Rasta, un joven que vive en el campamento del sitio OPC, observa el entorno con rabia contenida. Dice que celebrar en estas condiciones no solo es imposible, sino humillante. “Nos usan para discursos, para fotos, pero aquí nadie vuelve”, afirma mientras señala las carpas desgastadas que sustituyen los hogares que la violencia les arrebató.
Cuando la fiesta se vuelve recuerdo
Antes, recuerda, diciembre era sinónimo de fuegos artificiales, música en las calles y reuniones familiares. Hoy, la Navidad es apenas un recuerdo lejano, una postal borrosa de tiempos mejores.
Marvens, estudiante de secundaria que reside en un campamento cercano al Ministerio de Planificación, confirma esa sensación de pérdida. Explica que los desplazados se han convertido en cifras, clasificados y olvidados, mientras las ayudas simbólicas reemplazan las soluciones reales.

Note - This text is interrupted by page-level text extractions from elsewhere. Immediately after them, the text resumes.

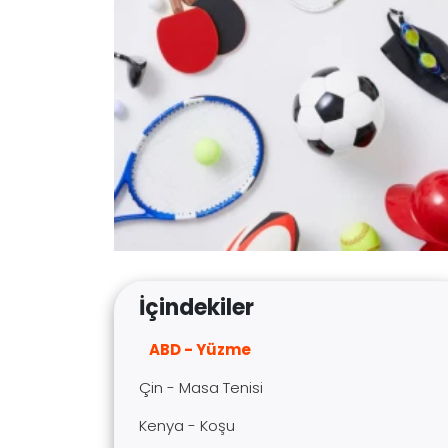
İçindekiler
ABD - Yüzme
Çin - Masa Tenisi
Kenya - Koşu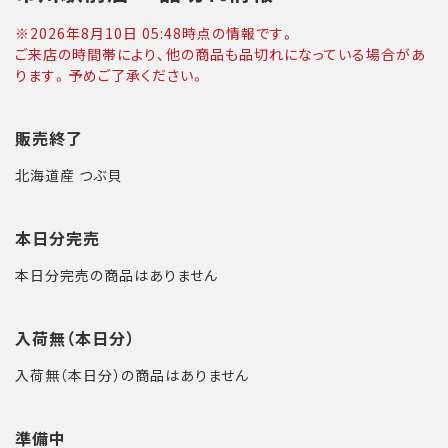
※
2026年8月10日 05:48
時点の情報です。
ご来店の時間帯により、他の商品も品切れになっている場合があ
ります。予めご了承ください。
販売終了
北海道産 つぶ貝
本日分完売
本日分完売の商品はありません
入荷無（本日分）
入荷無（本日分）の商品はありません
準備中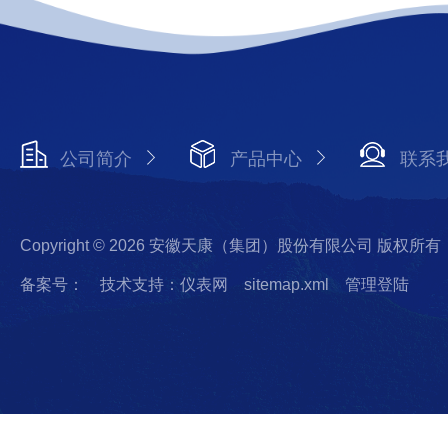
公司简介
产品中心
联系
Copyright © 2026 安徽天康（集团）股份有限公司 版权所有
备案号：
技术支持：仪表网
sitemap.xml
管理登陆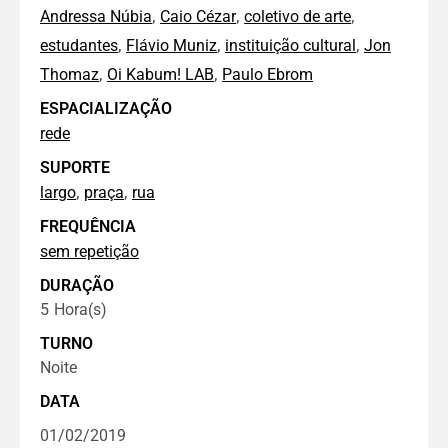
,
,
,
Andressa Núbia
Caio Cézar
coletivo de arte
,
,
,
estudantes
Flávio Muniz
instituição cultural
Jon
,
,
Thomaz
Oi Kabum! LAB
Paulo Ebrom
ESPACIALIZAÇÃO
rede
SUPORTE
,
,
largo
praça
rua
FREQUÊNCIA
sem repetição
DURAÇÃO
5
Hora(s)
TURNO
Noite
DATA
01/02/2019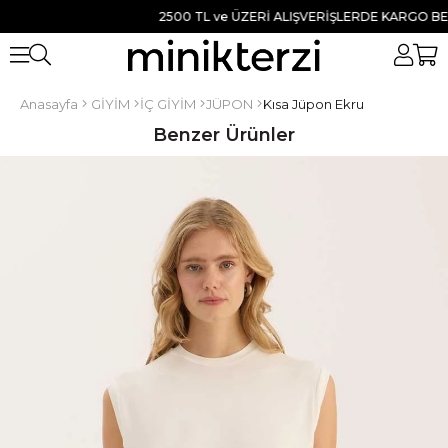
2500 TL ve ÜZERİ ALIŞVERİŞLERDE KARGO BEDAVA
Anasayfa
GİYİM
İÇ GİYİM
JÜPON
Kısa Jüpon Ekru
Benzer Ürünler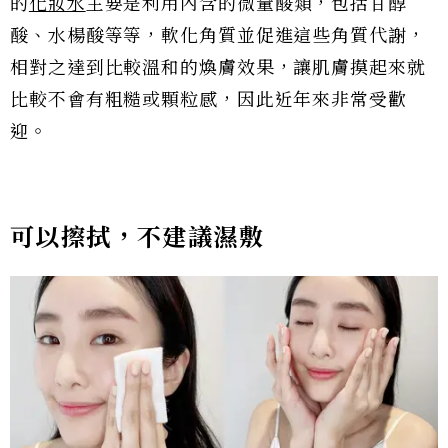
的
化妝水
主要是利用內含的微量酸類，包括甘醇
酸、水楊酸等等，軟化角質並促進這些角質代謝，
相對之達到比較溫和的煥膚效果，讓肌膚摸起來就
比較不會有粗糙或顆粒感，因此近年來非常受歡
迎。
可以擦拭，不建議濕敷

“Lo único nuevo este año fueron escobas repartidas como si eso fuera esperanza”, dice con ironía.
Algunas luces aisladas sobreviven colgadas de postes improvisados. No iluminan; apenas recuerdan que, afuera, la vida sigue.
Vidas suspendidas bajo lonas
En los campamentos, el tiempo parece detenido. Nana, vendedora de brebajes artesanales y lectora de la suerte, sonríe por costumbre más que por alegría. Suspira al hablar de las Navidades pasadas, cuando aún creía que la situación sería temporal.

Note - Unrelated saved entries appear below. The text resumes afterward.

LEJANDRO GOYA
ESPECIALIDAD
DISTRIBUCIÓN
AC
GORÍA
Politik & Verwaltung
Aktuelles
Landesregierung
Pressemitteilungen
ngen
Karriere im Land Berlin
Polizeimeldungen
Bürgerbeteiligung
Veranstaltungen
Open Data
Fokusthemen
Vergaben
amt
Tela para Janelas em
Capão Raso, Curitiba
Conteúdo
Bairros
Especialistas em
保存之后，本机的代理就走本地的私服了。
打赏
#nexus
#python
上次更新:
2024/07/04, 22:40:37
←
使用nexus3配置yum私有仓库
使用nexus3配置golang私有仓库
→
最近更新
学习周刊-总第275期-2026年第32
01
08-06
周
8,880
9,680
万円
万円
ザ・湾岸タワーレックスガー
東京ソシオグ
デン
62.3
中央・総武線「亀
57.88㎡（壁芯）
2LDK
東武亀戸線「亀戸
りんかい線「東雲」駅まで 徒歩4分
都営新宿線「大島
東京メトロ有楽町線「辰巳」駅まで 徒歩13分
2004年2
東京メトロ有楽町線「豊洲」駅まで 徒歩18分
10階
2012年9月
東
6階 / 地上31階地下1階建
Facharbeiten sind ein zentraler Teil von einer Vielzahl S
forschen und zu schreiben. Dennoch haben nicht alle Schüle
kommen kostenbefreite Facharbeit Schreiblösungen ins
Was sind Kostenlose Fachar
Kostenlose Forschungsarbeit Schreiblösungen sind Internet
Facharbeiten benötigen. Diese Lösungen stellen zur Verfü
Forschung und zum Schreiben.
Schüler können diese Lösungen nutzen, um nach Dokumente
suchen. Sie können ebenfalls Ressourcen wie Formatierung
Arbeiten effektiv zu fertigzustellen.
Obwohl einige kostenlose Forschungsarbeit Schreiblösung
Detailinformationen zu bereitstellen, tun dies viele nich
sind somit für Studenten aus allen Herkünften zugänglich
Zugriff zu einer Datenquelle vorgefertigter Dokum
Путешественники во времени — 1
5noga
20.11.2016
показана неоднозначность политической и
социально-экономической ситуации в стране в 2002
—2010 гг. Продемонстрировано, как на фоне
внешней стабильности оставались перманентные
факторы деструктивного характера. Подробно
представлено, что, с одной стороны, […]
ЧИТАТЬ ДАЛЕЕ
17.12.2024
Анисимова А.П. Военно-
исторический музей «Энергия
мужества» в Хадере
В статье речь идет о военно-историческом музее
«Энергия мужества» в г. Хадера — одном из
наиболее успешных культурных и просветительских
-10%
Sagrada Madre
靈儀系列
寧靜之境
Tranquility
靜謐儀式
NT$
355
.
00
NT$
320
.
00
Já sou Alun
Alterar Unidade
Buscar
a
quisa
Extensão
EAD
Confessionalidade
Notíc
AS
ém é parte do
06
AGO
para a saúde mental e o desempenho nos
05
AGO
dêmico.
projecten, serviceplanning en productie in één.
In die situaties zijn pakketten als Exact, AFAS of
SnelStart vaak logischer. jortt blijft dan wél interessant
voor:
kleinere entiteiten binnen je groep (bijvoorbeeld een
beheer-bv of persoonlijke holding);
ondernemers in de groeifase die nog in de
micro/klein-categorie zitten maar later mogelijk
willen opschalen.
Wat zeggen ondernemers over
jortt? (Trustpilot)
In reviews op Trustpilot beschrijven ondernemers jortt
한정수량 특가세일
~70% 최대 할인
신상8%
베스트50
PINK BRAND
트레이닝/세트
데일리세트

Pequeños quioscos de música, instalados frente a algunos campamentos, evocan una alegría que ya no existe. En lugar de animar, despiertan nostalgia y tristeza entre quienes no tienen adónde ir.
Las promesas de subsidios y ayuda humanitaria ya no provocan entusiasmo. Muchos desplazados asumen que pasarán otra Navidad —y quizá muchas más— durmiendo bajo lonas, expuestos a enfermedades, violencia y abandono institucional.
Un deseo que se repite
Entre la resignación y la ira, los desplazados comparten un mismo anhelo: que esta sea la última Navidad sin hogar. No piden lujos, solo dignidad, seguridad y la posibilidad de reconstruir sus vidas lejos del miedo.
Mientras tanto, la Navidad sin hogar en Haití transcurre en silencio, sin regalos ni celebraciones, marcada por la esperanza frágil de que algún día la palabra “hogar” vuelva a tener sentido.